I’m still trying to figure out exactly what my triggers are. I can’t always tell why I’m feeling anxious when it happens. I have been able to identify a few things with my therapist, which has been a great help. As an example, I’ve always been really anxious about doctors/hospitals, and I’m working with her to try and figure out exactly what that fear is about, since I’ve never been sure. Otherwise, journaling can really help me identify what it is that’s bothering me. But sometimes it takes a few days before I really know.
When something triggers me, I try to take a lot of deep, belly breaths and try to distract myself from whatever negative thoughts are spiraling in my brain. I also tend to call my boyfriend a lot, but I kind of think that’s a bit of a crutch and I’d really like to stop burdening him with my anxiety so often.
What things has your anxiety prevented/ stopped you from doing?
So many things! The main thing right now is that I want to share more of my writing/art in general but I haven’t been able to. It feels so vulnerable to share blog posts/Instagram posts and often I’ll put off doing it because it scares me. In the past it’s kept me from sharing my fiction, making friends with people that I really connect with, moving out of my parent’s house (still live here), and many other things. It almost kept me from studying abroad in 2011 which was one of the most amazing experiences of my life and I can’t imagine what I’d be like now if I had never gone.

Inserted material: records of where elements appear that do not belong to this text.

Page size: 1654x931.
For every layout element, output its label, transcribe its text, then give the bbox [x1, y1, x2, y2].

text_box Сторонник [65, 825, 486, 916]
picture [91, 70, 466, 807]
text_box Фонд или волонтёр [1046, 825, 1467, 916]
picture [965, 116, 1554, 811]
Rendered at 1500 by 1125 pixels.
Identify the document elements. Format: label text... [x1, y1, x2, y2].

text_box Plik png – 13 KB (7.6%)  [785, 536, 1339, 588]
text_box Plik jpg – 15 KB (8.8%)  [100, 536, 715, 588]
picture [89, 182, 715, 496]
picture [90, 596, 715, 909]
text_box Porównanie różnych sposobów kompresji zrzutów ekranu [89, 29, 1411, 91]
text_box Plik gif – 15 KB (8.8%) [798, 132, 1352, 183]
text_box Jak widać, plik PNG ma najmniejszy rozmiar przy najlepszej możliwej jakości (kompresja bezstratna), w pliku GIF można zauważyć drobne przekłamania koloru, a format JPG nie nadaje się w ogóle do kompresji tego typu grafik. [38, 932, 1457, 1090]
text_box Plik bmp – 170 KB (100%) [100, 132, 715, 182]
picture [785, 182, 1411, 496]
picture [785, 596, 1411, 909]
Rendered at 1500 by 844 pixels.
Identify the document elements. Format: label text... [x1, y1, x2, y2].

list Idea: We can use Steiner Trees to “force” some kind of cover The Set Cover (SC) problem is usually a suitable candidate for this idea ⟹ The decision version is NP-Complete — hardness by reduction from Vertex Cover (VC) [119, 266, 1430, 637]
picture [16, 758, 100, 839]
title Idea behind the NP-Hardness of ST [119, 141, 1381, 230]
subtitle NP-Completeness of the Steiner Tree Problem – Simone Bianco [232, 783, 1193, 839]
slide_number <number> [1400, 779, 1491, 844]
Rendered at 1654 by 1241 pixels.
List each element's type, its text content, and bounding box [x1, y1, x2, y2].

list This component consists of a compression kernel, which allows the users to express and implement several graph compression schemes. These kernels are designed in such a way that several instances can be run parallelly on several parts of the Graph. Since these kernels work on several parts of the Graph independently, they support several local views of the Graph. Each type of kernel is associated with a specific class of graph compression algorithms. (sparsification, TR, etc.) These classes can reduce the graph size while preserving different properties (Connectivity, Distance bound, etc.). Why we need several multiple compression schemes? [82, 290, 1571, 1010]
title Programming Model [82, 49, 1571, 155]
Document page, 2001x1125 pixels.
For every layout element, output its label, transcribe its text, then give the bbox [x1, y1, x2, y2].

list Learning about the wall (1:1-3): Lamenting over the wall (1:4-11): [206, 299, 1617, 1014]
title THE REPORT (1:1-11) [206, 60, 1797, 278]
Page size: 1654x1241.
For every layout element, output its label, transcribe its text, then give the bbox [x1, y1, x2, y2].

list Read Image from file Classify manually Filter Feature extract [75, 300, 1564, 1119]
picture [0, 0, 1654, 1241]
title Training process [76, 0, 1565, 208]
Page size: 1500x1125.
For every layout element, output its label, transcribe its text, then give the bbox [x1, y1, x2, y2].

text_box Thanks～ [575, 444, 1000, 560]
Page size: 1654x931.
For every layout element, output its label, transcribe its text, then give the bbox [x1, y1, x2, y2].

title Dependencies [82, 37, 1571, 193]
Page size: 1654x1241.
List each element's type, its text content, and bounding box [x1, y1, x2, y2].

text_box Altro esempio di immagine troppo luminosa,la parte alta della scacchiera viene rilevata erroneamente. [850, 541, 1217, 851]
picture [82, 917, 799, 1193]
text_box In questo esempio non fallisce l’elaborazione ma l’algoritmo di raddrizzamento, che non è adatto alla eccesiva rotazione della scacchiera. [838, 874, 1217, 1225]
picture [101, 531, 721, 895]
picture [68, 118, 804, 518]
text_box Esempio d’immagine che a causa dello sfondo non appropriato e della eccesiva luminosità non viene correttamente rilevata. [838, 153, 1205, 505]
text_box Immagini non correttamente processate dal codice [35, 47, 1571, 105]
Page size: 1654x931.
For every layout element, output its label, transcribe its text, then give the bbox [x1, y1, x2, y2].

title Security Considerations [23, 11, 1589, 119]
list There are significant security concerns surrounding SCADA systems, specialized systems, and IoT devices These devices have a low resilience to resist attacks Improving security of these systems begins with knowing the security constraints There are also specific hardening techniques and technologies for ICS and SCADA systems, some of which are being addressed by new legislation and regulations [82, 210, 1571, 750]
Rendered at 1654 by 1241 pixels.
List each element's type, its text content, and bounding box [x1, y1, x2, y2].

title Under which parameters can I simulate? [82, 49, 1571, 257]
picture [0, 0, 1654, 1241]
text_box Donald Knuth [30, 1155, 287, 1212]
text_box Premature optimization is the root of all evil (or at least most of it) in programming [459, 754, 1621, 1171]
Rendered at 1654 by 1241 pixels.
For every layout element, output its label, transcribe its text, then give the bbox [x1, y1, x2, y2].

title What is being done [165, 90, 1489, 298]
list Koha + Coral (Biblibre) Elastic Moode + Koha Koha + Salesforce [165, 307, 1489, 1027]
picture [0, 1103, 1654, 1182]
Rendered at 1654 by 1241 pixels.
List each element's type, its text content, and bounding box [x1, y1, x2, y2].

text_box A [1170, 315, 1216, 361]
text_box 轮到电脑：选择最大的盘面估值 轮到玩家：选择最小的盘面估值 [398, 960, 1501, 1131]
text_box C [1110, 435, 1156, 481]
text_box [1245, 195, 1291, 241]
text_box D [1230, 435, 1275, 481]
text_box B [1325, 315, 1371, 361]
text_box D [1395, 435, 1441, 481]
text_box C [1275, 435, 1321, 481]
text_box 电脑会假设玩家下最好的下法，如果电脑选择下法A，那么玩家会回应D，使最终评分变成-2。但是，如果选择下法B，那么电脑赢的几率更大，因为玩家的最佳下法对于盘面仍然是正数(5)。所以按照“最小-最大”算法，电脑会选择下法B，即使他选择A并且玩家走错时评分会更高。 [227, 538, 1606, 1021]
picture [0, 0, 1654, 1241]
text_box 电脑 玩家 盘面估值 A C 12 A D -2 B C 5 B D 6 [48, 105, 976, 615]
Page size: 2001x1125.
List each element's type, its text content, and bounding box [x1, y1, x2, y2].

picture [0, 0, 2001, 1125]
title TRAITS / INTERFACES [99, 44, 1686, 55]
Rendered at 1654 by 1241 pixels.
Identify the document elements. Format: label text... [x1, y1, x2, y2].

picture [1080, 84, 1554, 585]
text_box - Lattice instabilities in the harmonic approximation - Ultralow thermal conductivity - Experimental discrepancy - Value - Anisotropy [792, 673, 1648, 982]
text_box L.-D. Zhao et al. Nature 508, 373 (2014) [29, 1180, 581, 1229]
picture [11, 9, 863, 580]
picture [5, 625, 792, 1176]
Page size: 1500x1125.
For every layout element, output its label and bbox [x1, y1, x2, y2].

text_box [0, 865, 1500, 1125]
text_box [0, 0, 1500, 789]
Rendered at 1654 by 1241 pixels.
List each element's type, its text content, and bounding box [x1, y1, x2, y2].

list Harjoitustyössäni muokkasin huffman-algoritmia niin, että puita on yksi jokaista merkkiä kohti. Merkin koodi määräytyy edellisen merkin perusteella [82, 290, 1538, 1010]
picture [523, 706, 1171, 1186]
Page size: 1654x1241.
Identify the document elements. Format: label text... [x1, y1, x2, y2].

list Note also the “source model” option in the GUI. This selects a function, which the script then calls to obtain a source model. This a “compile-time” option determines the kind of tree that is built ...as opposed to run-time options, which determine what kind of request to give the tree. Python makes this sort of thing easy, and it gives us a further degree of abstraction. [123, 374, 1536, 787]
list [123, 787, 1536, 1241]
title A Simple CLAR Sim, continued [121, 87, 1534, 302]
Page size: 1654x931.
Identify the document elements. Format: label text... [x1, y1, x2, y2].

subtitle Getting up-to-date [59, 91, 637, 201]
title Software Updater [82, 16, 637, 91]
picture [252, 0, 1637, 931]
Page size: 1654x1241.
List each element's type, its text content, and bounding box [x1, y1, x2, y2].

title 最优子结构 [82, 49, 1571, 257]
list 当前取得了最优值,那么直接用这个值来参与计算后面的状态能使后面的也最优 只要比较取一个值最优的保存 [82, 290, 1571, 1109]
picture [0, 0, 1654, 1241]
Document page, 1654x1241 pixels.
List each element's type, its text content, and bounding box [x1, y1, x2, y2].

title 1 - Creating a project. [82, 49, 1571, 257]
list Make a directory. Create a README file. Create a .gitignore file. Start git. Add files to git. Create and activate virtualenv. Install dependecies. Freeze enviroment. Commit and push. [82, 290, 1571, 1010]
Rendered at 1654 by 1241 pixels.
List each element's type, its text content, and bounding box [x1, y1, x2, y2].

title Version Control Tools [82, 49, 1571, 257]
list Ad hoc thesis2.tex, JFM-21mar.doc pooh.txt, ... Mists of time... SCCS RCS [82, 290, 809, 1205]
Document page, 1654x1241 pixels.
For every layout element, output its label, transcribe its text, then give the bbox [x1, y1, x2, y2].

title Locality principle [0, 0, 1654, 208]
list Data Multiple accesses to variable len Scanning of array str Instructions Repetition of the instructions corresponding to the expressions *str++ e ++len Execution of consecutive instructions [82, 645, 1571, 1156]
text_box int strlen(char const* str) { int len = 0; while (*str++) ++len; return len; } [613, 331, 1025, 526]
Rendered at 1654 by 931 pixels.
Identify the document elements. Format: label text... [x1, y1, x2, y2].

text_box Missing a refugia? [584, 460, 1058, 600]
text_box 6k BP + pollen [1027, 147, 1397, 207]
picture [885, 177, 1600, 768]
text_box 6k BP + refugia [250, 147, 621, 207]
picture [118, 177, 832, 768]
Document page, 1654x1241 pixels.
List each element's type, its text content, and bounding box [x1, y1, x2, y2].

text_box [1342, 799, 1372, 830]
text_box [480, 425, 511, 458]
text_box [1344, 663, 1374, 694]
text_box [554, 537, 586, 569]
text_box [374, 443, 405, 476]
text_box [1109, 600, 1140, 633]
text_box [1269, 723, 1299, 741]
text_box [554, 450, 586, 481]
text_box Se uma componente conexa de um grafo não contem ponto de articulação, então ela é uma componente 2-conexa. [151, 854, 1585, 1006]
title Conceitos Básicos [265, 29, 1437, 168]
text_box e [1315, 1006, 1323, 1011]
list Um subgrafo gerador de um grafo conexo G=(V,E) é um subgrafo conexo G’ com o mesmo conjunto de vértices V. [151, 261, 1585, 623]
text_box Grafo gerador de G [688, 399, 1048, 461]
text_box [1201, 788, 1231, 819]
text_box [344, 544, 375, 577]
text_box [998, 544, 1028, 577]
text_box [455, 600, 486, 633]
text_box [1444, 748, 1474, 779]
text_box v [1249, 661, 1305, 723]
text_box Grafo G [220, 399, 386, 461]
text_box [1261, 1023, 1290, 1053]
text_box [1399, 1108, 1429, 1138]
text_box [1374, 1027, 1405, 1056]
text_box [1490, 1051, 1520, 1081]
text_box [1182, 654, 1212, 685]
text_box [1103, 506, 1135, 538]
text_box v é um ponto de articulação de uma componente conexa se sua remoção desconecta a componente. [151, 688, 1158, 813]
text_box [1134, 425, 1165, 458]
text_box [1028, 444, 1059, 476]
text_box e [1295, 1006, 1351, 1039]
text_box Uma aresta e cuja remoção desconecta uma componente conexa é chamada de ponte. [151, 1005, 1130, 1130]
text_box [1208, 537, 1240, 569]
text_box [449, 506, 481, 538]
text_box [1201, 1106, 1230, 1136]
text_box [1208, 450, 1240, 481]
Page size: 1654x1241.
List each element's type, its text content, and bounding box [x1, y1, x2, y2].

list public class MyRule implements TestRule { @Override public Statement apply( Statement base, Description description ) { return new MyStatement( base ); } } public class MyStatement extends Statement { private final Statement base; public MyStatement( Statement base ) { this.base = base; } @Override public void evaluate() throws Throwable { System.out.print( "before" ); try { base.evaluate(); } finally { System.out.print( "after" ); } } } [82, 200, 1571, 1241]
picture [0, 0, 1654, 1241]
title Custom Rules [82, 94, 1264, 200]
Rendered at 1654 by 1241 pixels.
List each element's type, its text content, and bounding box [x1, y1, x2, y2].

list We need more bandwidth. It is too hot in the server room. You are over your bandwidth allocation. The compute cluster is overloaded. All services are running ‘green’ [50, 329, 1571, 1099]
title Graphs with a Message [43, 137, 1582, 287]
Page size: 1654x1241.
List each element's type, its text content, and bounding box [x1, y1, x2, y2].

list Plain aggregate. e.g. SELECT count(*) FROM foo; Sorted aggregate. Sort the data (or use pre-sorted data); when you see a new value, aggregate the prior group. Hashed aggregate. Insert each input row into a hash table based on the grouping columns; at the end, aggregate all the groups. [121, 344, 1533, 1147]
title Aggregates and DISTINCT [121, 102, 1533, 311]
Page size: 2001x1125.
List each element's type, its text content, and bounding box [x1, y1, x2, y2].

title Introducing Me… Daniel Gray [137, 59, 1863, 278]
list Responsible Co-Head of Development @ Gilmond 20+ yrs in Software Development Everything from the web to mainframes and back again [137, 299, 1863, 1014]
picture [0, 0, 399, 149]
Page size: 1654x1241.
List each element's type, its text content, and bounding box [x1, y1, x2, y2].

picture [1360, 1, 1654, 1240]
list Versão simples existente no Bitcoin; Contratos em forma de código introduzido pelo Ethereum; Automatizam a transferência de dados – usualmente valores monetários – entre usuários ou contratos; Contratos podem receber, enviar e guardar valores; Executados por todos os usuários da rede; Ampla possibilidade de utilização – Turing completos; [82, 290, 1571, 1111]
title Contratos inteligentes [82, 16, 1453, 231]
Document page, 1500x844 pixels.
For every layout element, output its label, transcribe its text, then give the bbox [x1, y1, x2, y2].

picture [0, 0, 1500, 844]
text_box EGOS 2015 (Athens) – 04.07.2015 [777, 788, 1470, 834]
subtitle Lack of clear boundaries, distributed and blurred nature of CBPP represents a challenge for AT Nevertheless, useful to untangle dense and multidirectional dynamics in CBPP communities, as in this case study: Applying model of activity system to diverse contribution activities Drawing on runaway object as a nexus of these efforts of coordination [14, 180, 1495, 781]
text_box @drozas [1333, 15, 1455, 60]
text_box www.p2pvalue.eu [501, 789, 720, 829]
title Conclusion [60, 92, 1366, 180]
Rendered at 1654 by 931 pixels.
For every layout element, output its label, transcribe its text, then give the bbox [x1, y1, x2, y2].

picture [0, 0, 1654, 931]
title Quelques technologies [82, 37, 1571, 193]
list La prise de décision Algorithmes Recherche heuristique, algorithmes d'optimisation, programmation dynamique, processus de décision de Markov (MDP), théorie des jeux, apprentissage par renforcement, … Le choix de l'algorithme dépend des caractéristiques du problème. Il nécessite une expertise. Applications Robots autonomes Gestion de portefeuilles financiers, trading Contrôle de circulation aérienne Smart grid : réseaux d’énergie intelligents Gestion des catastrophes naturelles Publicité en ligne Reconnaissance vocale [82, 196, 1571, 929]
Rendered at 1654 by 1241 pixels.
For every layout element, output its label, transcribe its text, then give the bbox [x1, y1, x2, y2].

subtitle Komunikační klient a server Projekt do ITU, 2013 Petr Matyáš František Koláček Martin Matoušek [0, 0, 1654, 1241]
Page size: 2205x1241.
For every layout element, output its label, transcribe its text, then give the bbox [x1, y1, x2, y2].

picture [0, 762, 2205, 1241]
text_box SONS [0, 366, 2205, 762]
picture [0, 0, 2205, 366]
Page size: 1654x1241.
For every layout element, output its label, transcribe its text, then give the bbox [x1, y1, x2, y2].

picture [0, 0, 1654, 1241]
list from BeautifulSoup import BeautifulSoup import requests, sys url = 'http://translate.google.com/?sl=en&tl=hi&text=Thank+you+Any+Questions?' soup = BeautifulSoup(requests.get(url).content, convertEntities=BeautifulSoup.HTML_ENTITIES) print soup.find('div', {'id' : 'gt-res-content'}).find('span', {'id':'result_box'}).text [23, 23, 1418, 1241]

Do you have any tips for calming yourself down when you feel anxious?
Lately I’ve been trying to distract my brain when I get stuck in an anxious spiral with the “categories” game. For example, I try to think of as many different kinds of trees I can. Aspen, Pine, Maple, Willow, etc. until I’ve gotten my brain out of the negative loop and I feel a little bit calmer. Sometimes those adult coloring books are also a good way for me to distract my brain for a little while. Other times, I just have to sit with it and accept it and just let it pass.
Do you think it’s healthier to focus on the healing than the anxiety?
Something that I’m trying to learn to do right now is to try not to fight the anxiety. The moment I fight against the fact that I’m feeling anxious, it turns into a full-blown anxiety attack. If, instead of fighting it, I accept that it’s there and try to work through it, it tends to resolve quicker. I guess in that way I am focusing on the healing — focusing on breathing deeply and distracting my mind while I just accept that I am anxious and that’s the way it is.